I am trying to find some development best practises for SQL Server Reporting Services, Analysis Services and Integration Services.
Does anyone have some useful links or guidance they can offer on this subject?
I am trying to find some development best practises for SQL Server Reporting Services, Analysis Services and Integration Services.
Does anyone have some useful links or guidance they can offer on this subject?
I have read some SSIS stuff here
http://stackoverflow.com/questions/142015/ssis-gurus-links-to-great-learning-content-requested
http://stackoverflow.com/questions/440346/how-to-approach-an-etl-mission
I can only talk specifically to SSIS although some of this wil be applicable to the others as well.
Save your packages as files and put them in Source Control.
Where possible use variables for things that will change from server to server or run to run.
Use configuration files to save the configuration for differnt environments.
When processing data that comes from an outside source, assume it will change format without warning (ie check to see that the data you expect in each column is the data you got!) Nothing like putting the emails in the lastname field (or as happened to us once in DTS, the social security number into the field that said how much to pay the person, sure glad we caught that before someone got paid that amount.).

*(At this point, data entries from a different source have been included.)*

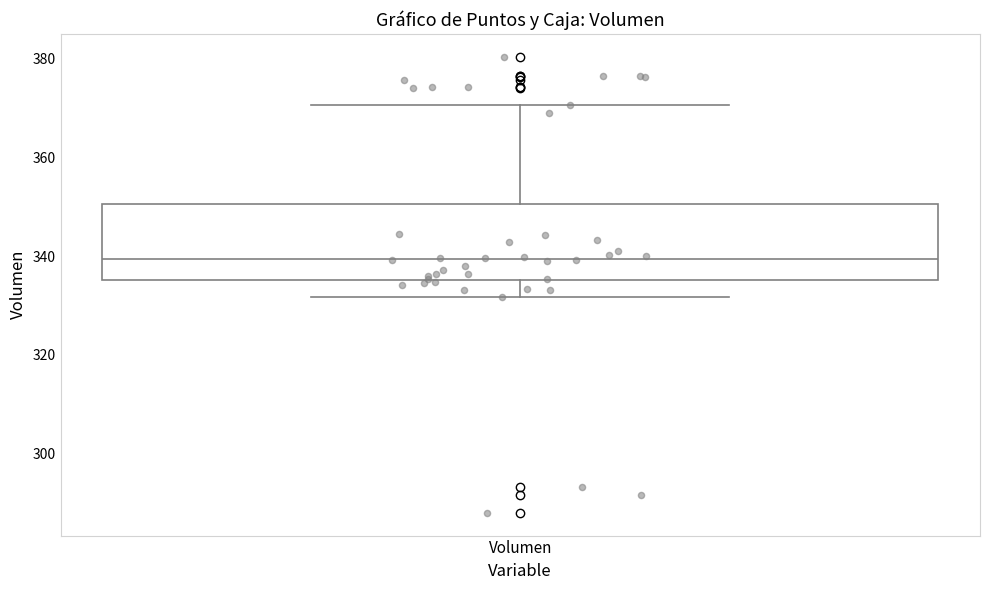

Where is the lower edge of the box for Volumen on the y-axis? The values are not printed on the chart, so give them approximately, as read against the axis.

336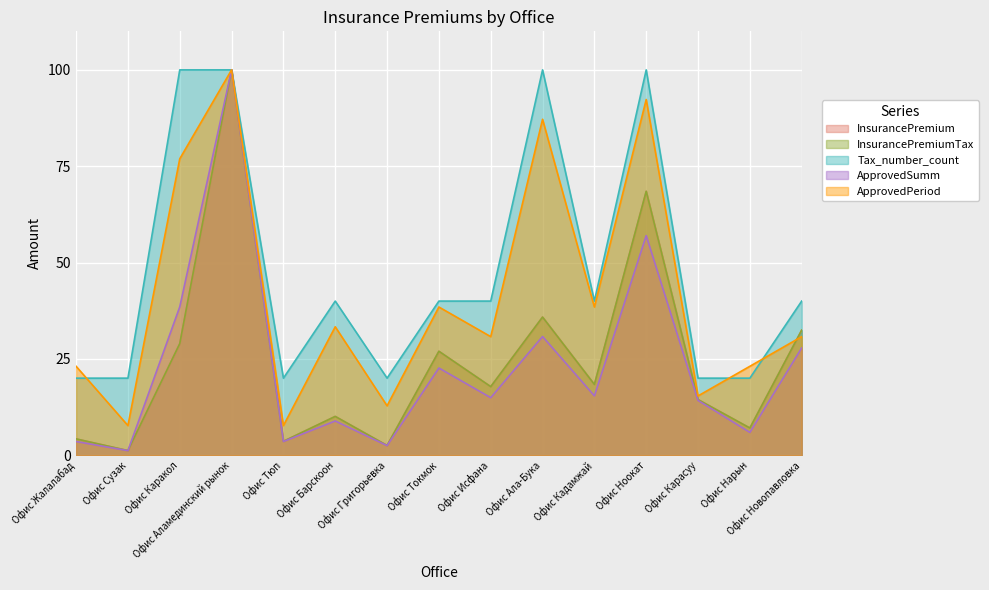

What is the difference between the highest and lowest values at Офис Токмок?

17.4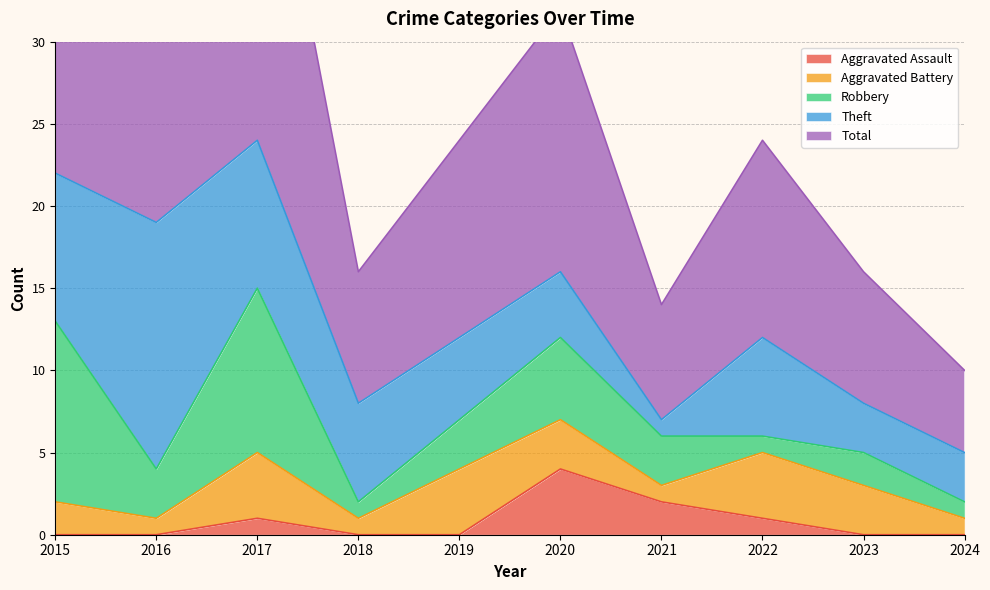

Where does the Theft series first go above 6?

2015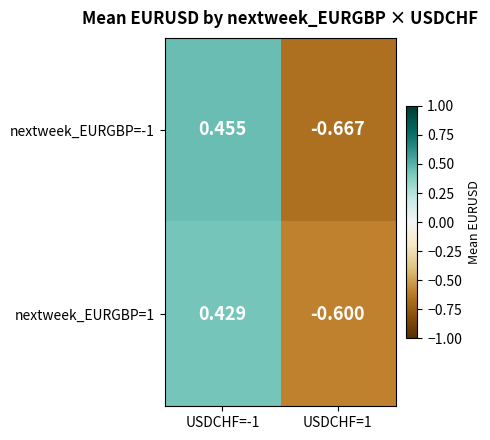

At which category is the sum across all series the highest?

USDCHF=-1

Things I have seen happen include adding new columns, removing columns that are critical to your process, reaarranging the order of the columns (especially bad when the file itself does not have the column names), leaving the column titles the same but changing the data they contain (yes once I got a file where the last name data was in the column labelled First_name and vice versa), data with new values that don't have a match to values in your system (i'm think of look up type things here like medical specialties), flat out strange data such as notes in an email field, names in this format lastname - 'Willams, Jo' first_name - 'hn' (combine the two fields to get the whole name - apparently their data entry people just typed the name until they ran out of spaces and continued on in the next field no matter where they were in the name!).
Don't put uncleaned data into your database.
Always retain a copy of any files that you process or send out. Amazing how often you will need to research back.
Log errors and log records that needed cleaning, espcially if the problem in the field was such that it caused the process to fail. It is a whole lot easier to see the errors in a table than to know your 20 million record file failed because one record had an extra | in it and try to figure out which one it was.
If you do a lot of similar imports in SSIS, create a template project that has all the standard logging and data cleaning it it. It is a whole lot faster to start from a template and adjust to new mappings based onteh new file you are working with and make minor adjustoments to things specific to that file than to rewrite every SSIS package from scratch.
Store meta data. Sooner or later you will be asked, how often did it fail or how soon after the file was received did the import happen or even when was the last import. All our pacakges start and end with a task to store start and stop times in our meta data table. All failure paths include a task to mark the import as failed in our meta data. Eventually you can build a system that knows how many records to expect and fail it if the new file is significantly off. Meta data can also be used to store things like number of records which can help identify when they sent a partial file instead of the whole file you were expecting and prevent you from blowing away 300,000 sales targets they actually still want.